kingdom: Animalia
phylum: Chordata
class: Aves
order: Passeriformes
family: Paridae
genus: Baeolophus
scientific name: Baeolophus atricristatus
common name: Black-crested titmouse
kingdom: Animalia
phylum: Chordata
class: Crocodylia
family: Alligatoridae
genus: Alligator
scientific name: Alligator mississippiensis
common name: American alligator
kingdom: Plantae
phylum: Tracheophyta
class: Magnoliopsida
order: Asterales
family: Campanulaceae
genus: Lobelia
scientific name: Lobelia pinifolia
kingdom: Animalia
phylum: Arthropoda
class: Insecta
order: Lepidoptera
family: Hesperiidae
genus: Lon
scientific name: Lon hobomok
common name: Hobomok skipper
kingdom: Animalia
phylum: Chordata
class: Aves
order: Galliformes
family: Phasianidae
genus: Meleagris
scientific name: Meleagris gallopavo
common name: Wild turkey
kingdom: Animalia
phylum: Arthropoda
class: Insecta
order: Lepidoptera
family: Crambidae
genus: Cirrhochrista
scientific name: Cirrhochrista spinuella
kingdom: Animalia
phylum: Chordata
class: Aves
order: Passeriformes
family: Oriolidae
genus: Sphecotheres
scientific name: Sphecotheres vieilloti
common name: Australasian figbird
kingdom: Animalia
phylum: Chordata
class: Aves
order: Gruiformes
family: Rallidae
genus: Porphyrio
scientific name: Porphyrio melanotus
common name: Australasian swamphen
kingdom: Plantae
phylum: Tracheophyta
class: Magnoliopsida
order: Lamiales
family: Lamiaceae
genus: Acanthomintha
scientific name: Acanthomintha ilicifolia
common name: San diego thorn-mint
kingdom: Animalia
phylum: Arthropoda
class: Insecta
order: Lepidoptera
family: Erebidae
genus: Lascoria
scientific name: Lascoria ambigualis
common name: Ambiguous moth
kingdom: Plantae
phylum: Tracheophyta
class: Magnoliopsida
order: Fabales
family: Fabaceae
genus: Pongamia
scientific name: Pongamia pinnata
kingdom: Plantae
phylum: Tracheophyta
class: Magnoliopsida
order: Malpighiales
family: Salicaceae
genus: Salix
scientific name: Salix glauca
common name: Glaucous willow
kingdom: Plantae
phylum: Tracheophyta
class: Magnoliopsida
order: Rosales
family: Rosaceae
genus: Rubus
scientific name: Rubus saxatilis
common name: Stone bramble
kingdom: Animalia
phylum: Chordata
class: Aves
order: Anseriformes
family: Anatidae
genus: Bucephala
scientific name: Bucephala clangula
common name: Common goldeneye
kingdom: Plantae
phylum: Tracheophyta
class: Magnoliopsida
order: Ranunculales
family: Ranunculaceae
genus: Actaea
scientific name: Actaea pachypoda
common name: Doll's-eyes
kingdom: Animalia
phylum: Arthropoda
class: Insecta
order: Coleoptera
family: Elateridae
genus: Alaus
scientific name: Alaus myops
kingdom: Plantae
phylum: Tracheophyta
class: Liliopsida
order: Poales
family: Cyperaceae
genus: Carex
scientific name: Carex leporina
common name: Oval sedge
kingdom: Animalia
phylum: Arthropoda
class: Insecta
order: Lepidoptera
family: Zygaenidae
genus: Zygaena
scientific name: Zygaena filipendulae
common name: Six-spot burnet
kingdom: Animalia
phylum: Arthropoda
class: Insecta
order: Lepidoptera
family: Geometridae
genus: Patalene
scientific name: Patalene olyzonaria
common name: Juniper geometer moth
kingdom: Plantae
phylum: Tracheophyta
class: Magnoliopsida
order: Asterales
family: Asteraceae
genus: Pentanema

※

- **JOB**
Rewrite every line from all the items above as a single numbered list, leaving out any blank lines.

- **OUTPUT FOR THIS EXERCISE**
1. kingdom: Animalia
2. phylum: Chordata
3. class: Aves
4. order: Passeriformes
5. family: Paridae
6. genus: Baeolophus
7. scientific name: Baeolophus atricristatus
8. common name: Black-crested titmouse
9. kingdom: Animalia
10. phylum: Chordata
11. class: Crocodylia
12. family: Alligatoridae
13. genus: Alligator
14. scientific name: Alligator mississippiensis
15. common name: American alligator
16. kingdom: Plantae
17. phylum: Tracheophyta
18. class: Magnoliopsida
19. order: Asterales
20. family: Campanulaceae
21. genus: Lobelia
22. scientific name: Lobelia pinifolia
23. kingdom: Animalia
24. phylum: Arthropoda
25. class: Insecta
26. order: Lepidoptera
27. family: Hesperiidae
28. genus: Lon
29. scientific name: Lon hobomok
30. common name: Hobomok skipper
31. kingdom: Animalia
32. phylum: Chordata
33. class: Aves
34. order: Galliformes
35. family: Phasianidae
36. genus: Meleagris
37. scientific name: Meleagris gallopavo
38. common name: Wild turkey
39. kingdom: Animalia
40. phylum: Arthropoda
41. class: Insecta
42. order: Lepidoptera
43. family: Crambidae
44. genus: Cirrhochrista
45. scientific name: Cirrhochrista spinuella
46. kingdom: Animalia
47. phylum: Chordata
48. class: Aves
49. order: Passeriformes
50. family: Oriolidae
51. genus: Sphecotheres
52. scientific name: Sphecotheres vieilloti
53. common name: Australasian figbird
54. kingdom: Animalia
55. phylum: Chordata
56. class: Aves
57. order: Gruiformes
58. family: Rallidae
59. genus: Porphyrio
60. scientific name: Porphyrio melanotus
61. common name: Australasian swamphen
62. kingdom: Plantae
63. phylum: Tracheophyta
64. class: Magnoliopsida
65. order: Lamiales
66. family: Lamiaceae
67. genus: Acanthomintha
68. scientific name: Acanthomintha ilicifolia
69. common name: San diego thorn-mint
70. kingdom: Animalia
71. phylum: Arthropoda
72. class: Insecta
73. order: Lepidoptera
74. family: Erebidae
75. genus: Lascoria
76. scientific name: Lascoria ambigualis
77. common name: Ambiguous moth
78. kingdom: Plantae
79. phylum: Tracheophyta
80. class: Magnoliopsida
81. order: Fabales
82. family: Fabaceae
83. genus: Pongamia
84. scientific name: Pongamia pinnata
85. kingdom: Plantae
86. phylum: Tracheophyta
87. class: Magnoliopsida
88. order: Malpighiales
89. family: Salicaceae
90. genus: Salix
91. scientific name: Salix glauca
92. common name: Glaucous willow
93. kingdom: Plantae
94. phylum: Tracheophyta
95. class: Magnoliopsida
96. order: Rosales
97. family: Rosaceae
98. genus: Rubus
99. scientific name: Rubus saxatilis
100. common name: Stone bramble
101. kingdom: Animalia
102. phylum: Chordata
103. class: Aves
104. order: Anseriformes
105. family: Anatidae
106. genus: Bucephala
107. scientific name: Bucephala clangula
108. common name: Common goldeneye
109. kingdom: Plantae
110. phylum: Tracheophyta
111. class: Magnoliopsida
112. order: Ranunculales
113. family: Ranunculaceae
114. genus: Actaea
115. scientific name: Actaea pachypoda
116. common name: Doll's-eyes
117. kingdom: Animalia
118. phylum: Arthropoda
119. class: Insecta
120. order: Coleoptera
121. family: Elateridae
122. genus: Alaus
123. scientific name: Alaus myops
124. kingdom: Plantae
125. phylum: Tracheophyta
126. class: Liliopsida
127. order: Poales
128. family: Cyperaceae
129. genus: Carex
130. scientific name: Carex leporina
131. common name: Oval sedge
132. kingdom: Animalia
133. phylum: Arthropoda
134. class: Insecta
135. order: Lepidoptera
136. family: Zygaenidae
137. genus: Zygaena
138. scientific name: Zygaena filipendulae
139. common name: Six-spot burnet
140. kingdom: Animalia
141. phylum: Arthropoda
142. class: Insecta
143. order: Lepidoptera
144. family: Geometridae
145. genus: Patalene
146. scientific name: Patalene olyzonaria
147. common name: Juniper geometer moth
148. kingdom: Plantae
149. phylum: Tracheophyta
150. class: Magnoliopsida
151. order: Asterales
152. family: Asteraceae
153. genus: Pentanema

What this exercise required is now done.